GARVEE bonds (it stands for "Grant Anticipation Revenue Vehicles") were created by the National Highway System Designation Act of 1995, which, for the first time, expressly authorized states to apply federal-aid to reimburse principal, interest, and other financing costs incurred in connection with debt-financed highway projects. Seltzer explains that prior to that act, virtually all federal highway funding reimbursed states on a "pay-as-you-go" basis for the federal share, generally 80 percent, of construction costs.

"It is a widely accepted principle of public finance to fund long-lived assets with debt repaid over a similar term... This approach - called 'pay-as-you-use,' as opposed to 'pay-as-you-go' - is more equitable because it shares the costs in the form of debt service payments among both current and future beneficiaries/users," Seltzer says. While interest payments on bonds can double or even triple the total dollars paid out, Seltzer says, "the true cost in financial terms is really no greater because future years' dollars are worth less than today's (and) the state gains from accelerated project completion by avoiding cost inflation and by realizing the project's benefits sooner."

FYI: The Turner Fairbank Research Center is an agency of the U.S. Department of Transportation's Federal Highway Administration.

GARVEE vs.
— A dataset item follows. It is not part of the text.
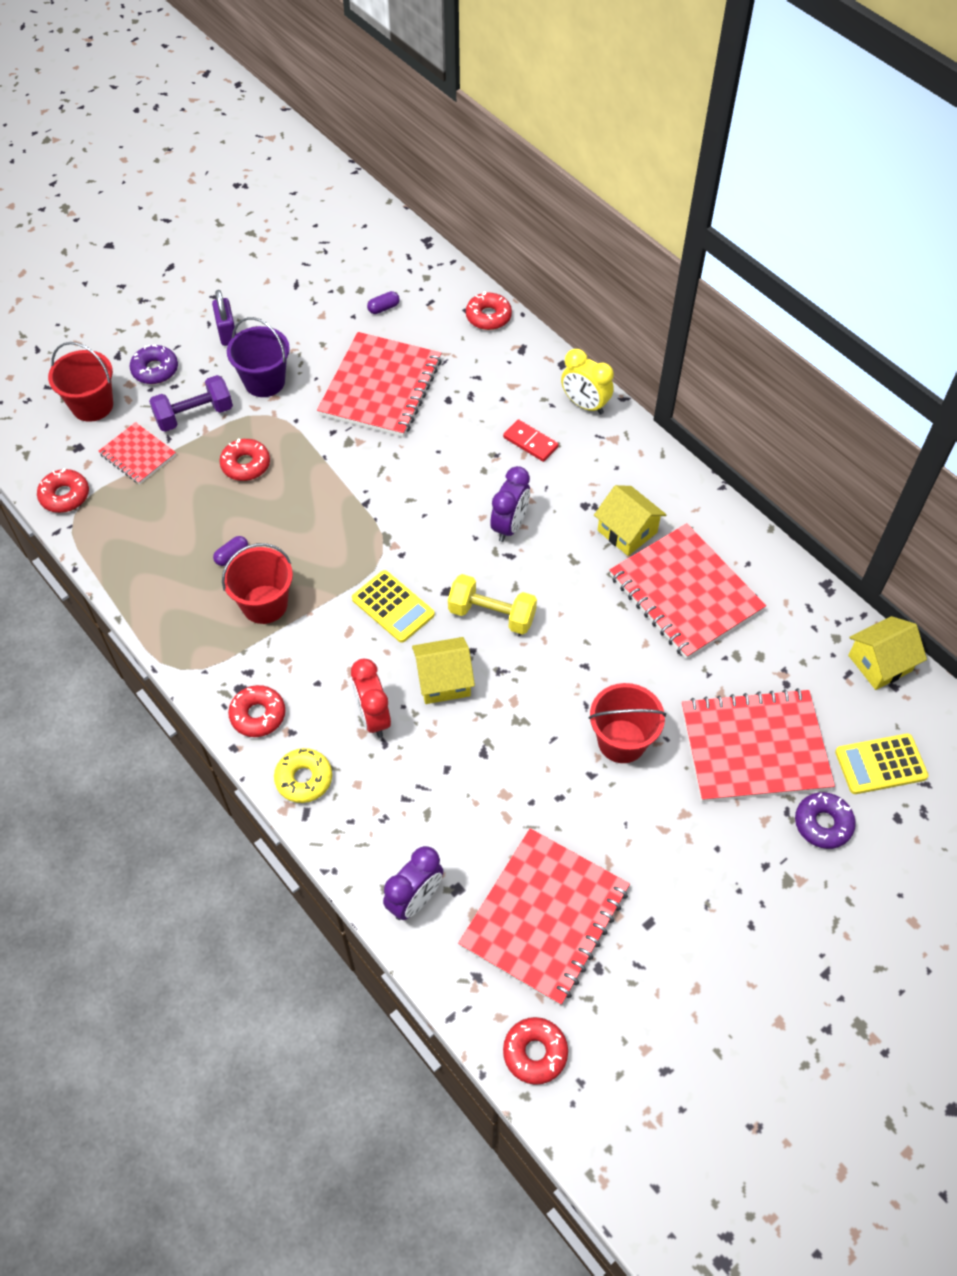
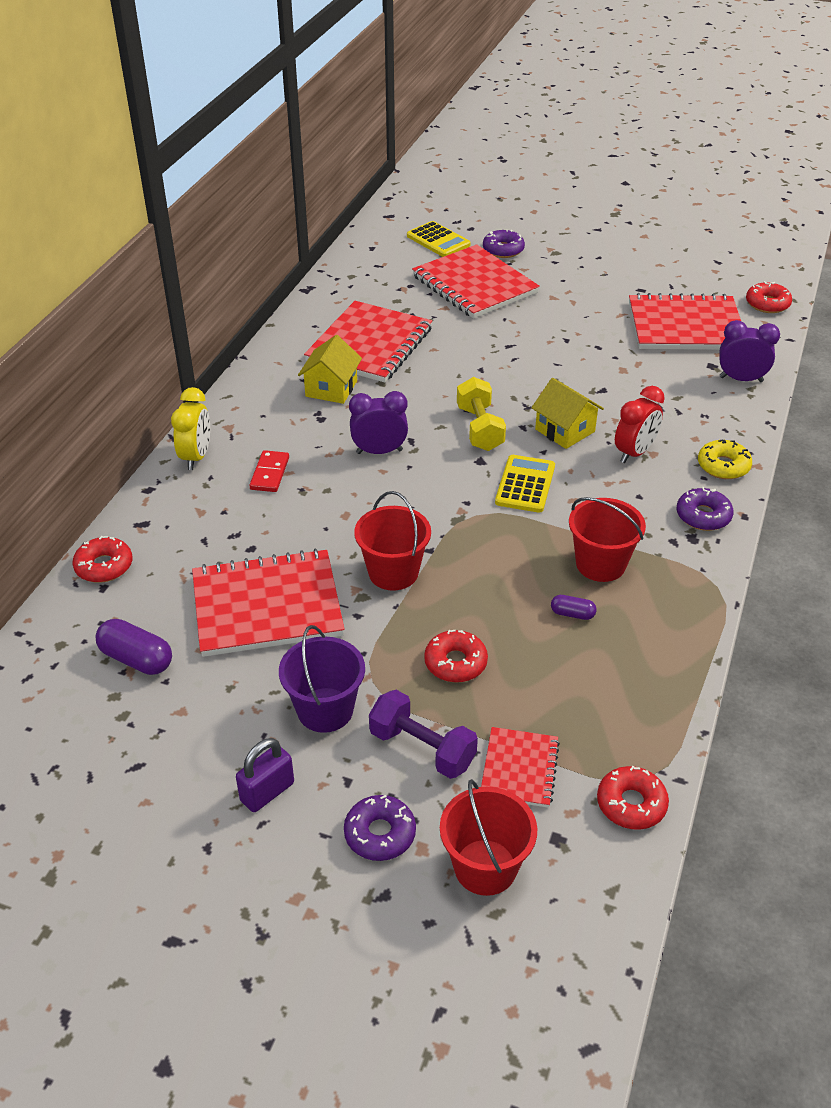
camera: 120 degrees left, 15 degrees down
(258, 715) = (703, 516): red donut -> purple donut
(383, 308) = (136, 659): purple capsule -> purple capsule, size x1.79
(621, 741) = (526, 335): red bucket -> red bucket (393, 572)
(879, 663) = (357, 256): yellow house -> none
Pay-as-you-go - The Federal Highway Administration offers a primer on financing road projects using GARVEEs to finance bonds. FHA also offers a helpful comparison of the advantages and disadvantages of both pay-as-you-go financing and bond financing for major road projects. While pay-as-you-go financing avoid interest costs, is simple, and keeps a state's debt ratio down, the disadvantages include large projects typically are built in multi-year segments so current users are burdened with both the entire project cost and long years of orange construction cones and traffic delays, while project delays may result in cost over-runs and cost inflation. The advantages of bond financing include earlier project completion, no inflation delays, quicker economic development impact, higher user satisfaction and spreading the cost of the project over its useful life.

InnovativeFinance.org - InnovativeFinance.org is an information clearinghouse about innovations in all areas of surface transportation finance. The site, sponsored by the National Cooperative Highway Research Program, is funded by research monies from the U.S. Government. The web site has a trove of information on traditional and cutting-edge tools for financing new roads and other transportation infrastructure such as GARVEEs, TIFIA, and SIBs.

Paving the Way: A review of the Texas Department of Transportation - I especially recommend Chapter 2, Section 1, which explores in great detail how a state can use innovative financing techniques such as GARVEEs to leverage federal dollars to pay off bonds, enabling the state to accelerate needed road projects without resorting to higher taxes that a pay-as-you-go system would require.

Two advantages of GARVEE bonds over regular bonds:
1. GARVEE bond financing does not require a bond referendum. 2. GARVEE bonds have their own sources of repayment and therefore do not count toward a state’s statutory debt limit.

Texas' comptroller calculates that GARVEEs would accelerate projects, easing congestion sooner and improving the ability of businesses to transport goods and services, and thus "have a positive and profound immediate economic impact on the Texas economy." In fact, the comptroller estimates that by issuing $1.1 billion in GARVEEs to immediately construct projects that, under a pay-as-you-go system would otherwise take 15 years to complete, "these projects would economically benefit the state some $1.7 billion more, over 30 years, than if they were delayed by the present pay-as-you-go system." Amazingly, the positive economic benefit "even takes into account debt service payments."